Scientists to study possible link between pregnancy caffeine and childhood leukaemia
British scientists are to carry out a study into caffeine consumption during pregnancy and a possible increased risk of childhood leukaemia.
Cancer Research UK notes that this idea has been assessed before in two small studies, which have not provided convincing support for it.
The new study will be conducted at the University of Leicester and funded by World Cancer Research Fund (WCRF) UK.
Lead researcher Dr Marcus Cooke hopes to shed light on the sources of genetic alterations during pregnancy and believes the findings could help to reduce the risk of childhood leukaemia.
"We want to find out whether consuming caffeine could lead to the sort of DNA changes in the baby that are linked to risk of leukaemia," he explained.
"This is an important area of research because it is vital that mothers are given the best advice possible."
Around 500 children are diagnosed with leukaemia every year in the UK, representing one tenth of all leukaemia patients.
Some experts believe that, while childhood leukaemia could start to develop as a result of DNA alterations in the unborn child, a secondary trigger may be necessary for the disease to develop.
Previous small studies have suggested caffeine may act as a trigger, as it has been shown to cause alterations in DNA and can pass across the placenta.

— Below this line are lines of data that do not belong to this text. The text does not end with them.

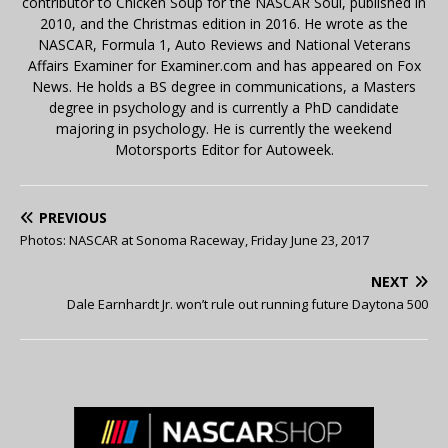
contributor to Chicken Soup for the NASCAR Soul, published in
2010, and the Christmas edition in 2016. He wrote as the
NASCAR, Formula 1, Auto Reviews and National Veterans
Affairs Examiner for Examiner.com and has appeared on Fox
News. He holds a BS degree in communications, a Masters
degree in psychology and is currently a PhD candidate
majoring in psychology. He is currently the weekend
Motorsports Editor for Autoweek.
PREVIOUS
Photos: NASCAR at Sonoma Raceway, Friday June 23, 2017
NEXT
Dale Earnhardt Jr. won’t rule out running future Daytona 500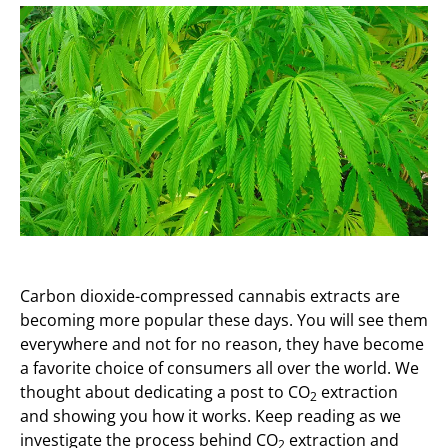
Carbon dioxide-compressed cannabis extracts are
becoming more popular these days. You will see them
everywhere and not for no reason, they have become
a favorite choice of consumers all over the world. We
thought about dedicating a post to CO
extraction
2
and showing you how it works. Keep reading as we
investigate the process behind CO
extraction and
2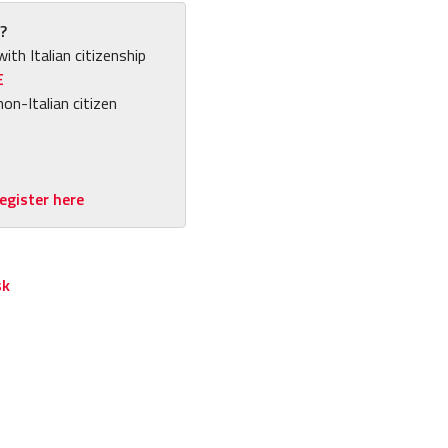
?
with Italian citizenship
E
non-Italian citizen
egister here
sk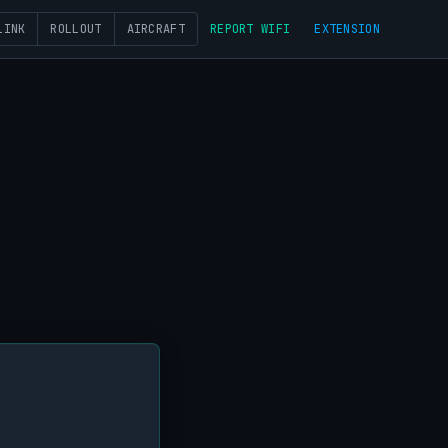
LINK
ROLLOUT
AIRCRAFT
REPORT WIFI
EXTENSION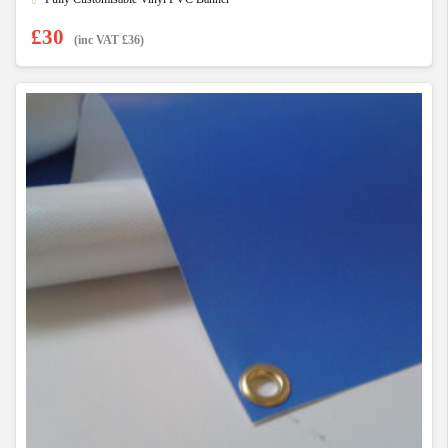
£
30
(inc VAT
£
36
)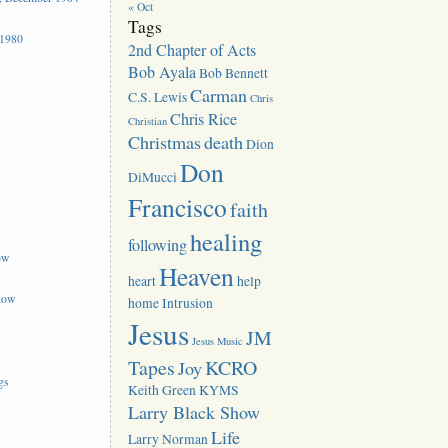
« Oct
Tags
 1980
2nd Chapter of Acts
Bob Ayala
Bob Bennett
Carman
C.S. Lewis
Chris
Chris Rice
Christian
Christmas
death
Dion
Don
DiMucci
Francisco
faith
healing
following
ow
Heaven
heart
help
how
home
Intrusion
Jesus
JM
Jesus Music
Tapes
KCRO
Joy
gs
Keith Green
KYMS
Larry Black Show
Life
Larry Norman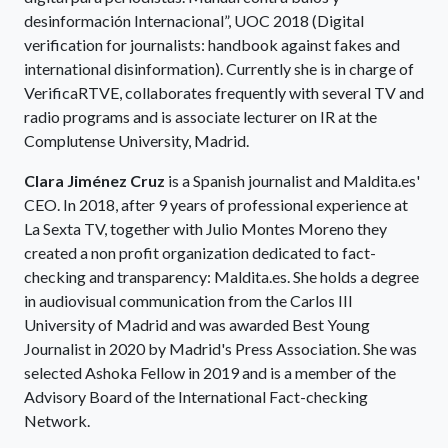
desinformación Internacional”, UOC 2018 (Digital
verification for journalists: handbook against fakes and
international disinformation). Currently she is in charge of
VerificaRTVE, collaborates frequently with several TV and
radio programs and is associate lecturer on IR at the
Complutense University, Madrid.
Clara Jiménez Cruz
is a Spanish journalist and Maldita.es'
CEO. In 2018, after 9 years of professional experience at
La Sexta TV, together with Julio Montes Moreno they
created a non profit organization dedicated to fact-
checking and transparency: Maldita.es. She holds a degree
in audiovisual communication from the Carlos III
University of Madrid and was awarded Best Young
Journalist in 2020 by Madrid's Press Association. She was
selected Ashoka Fellow in 2019 and is a member of the
Advisory Board of the International Fact-checking
Network.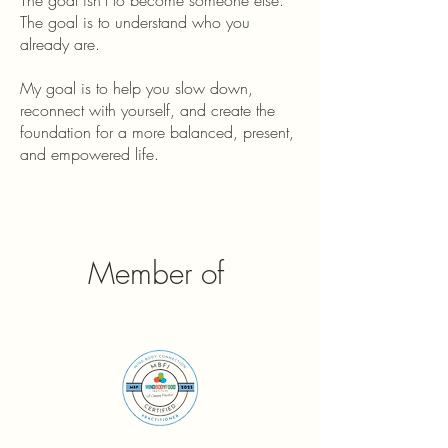
The goal isn't to become someone else.
The goal is to understand who you
already are.
My goal is to help you slow down,
reconnect with yourself, and create the
foundation for a more balanced, present,
and empowered life.
Member of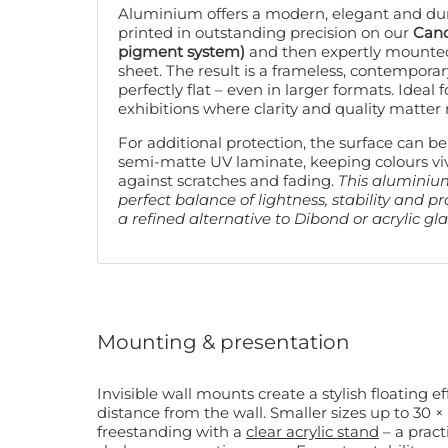
Aluminium offers a modern, elegant and dura
printed in outstanding precision on our
Cano
pigment system)
and then expertly mounte
sheet. The result is a frameless, contemporar
perfectly flat – even in larger formats. Ideal f
exhibitions where clarity and quality matter
For additional protection, the surface can be
semi-matte UV laminate, keeping colours vi
against scratches and fading.
This aluminiu
perfect balance of lightness, stability and p
a refined alternative to Dibond or acrylic gla
Mounting & presentation
Invisible wall mounts create a stylish floating e
distance from the wall. Smaller sizes up to 30 × 45 cm can also be displayed
freestanding with a
clear acrylic stand
– a pract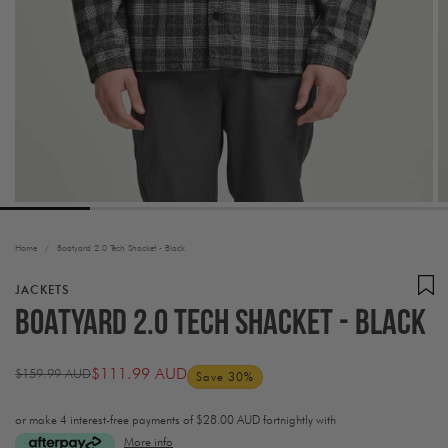
Home
/
Boatyard 2.0 Tech Shacket - Black
JACKETS
Boatyard 2.0 Tech Shacket - Black
$111.99 AUD
$159.99 AUD
Save 30%
Regular
Sale
price
price
or make 4 interest-free payments of
$28.00 AUD fortnightly with
More info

However, researchers are yet to provide convincing evidence.
The University of Leicester team will therefore carry out a study involving 1,340 pregnant women, who will permit researchers to take blood samples from their babies after birth.

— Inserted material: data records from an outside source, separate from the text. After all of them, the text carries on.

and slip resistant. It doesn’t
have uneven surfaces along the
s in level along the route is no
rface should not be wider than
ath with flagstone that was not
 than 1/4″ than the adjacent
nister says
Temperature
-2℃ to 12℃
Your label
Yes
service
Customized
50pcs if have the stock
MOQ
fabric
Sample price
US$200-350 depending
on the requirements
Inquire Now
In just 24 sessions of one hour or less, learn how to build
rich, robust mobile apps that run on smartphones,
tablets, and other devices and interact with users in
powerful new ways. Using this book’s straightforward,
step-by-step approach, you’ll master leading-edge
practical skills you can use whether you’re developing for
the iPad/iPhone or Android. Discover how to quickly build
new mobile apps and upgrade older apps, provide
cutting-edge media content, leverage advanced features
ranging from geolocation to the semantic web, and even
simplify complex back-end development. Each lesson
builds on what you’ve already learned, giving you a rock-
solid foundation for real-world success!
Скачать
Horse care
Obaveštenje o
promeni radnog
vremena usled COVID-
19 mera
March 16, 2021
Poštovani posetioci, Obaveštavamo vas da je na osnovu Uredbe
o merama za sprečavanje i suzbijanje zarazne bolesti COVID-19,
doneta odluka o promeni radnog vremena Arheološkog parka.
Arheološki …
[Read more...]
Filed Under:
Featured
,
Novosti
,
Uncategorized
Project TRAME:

These blood samples will be analysed for any DNA changes and the researchers will then see if there is a link between the level of DNA changes and the amount of caffeine consumed by the mother during pregnancy.

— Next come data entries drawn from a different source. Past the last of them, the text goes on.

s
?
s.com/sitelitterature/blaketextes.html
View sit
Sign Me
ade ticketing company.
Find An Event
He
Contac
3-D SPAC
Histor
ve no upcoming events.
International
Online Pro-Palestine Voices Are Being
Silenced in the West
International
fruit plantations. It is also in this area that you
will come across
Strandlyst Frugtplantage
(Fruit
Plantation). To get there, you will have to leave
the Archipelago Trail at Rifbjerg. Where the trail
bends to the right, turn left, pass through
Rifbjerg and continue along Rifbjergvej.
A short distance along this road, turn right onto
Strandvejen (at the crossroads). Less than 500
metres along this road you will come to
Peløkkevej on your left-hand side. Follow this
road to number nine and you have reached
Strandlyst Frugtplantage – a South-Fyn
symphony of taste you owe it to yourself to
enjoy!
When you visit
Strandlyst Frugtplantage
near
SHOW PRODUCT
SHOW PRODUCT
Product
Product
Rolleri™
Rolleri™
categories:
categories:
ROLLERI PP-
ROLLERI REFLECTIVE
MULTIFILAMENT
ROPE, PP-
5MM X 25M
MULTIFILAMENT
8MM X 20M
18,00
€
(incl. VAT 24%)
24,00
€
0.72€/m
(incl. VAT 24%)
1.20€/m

Dr Lesley Walker, Cancer Research UK's director of cancer information, commented: "There is little evidence to suggest that mums could increase their children's risk of leukaemia by drinking coffee while pregnant. This idea has been based on two very small studies, whose results could have been down to chance.
"The exact causes of childhood leukaemia are not fully known. Exposure to radiation before children are born or in early life is an established risk factor and many studies have found evidence for a link between infection and childhood leukaemia - but exactly how infection affects a child's risk of developing the disease still remains unclear."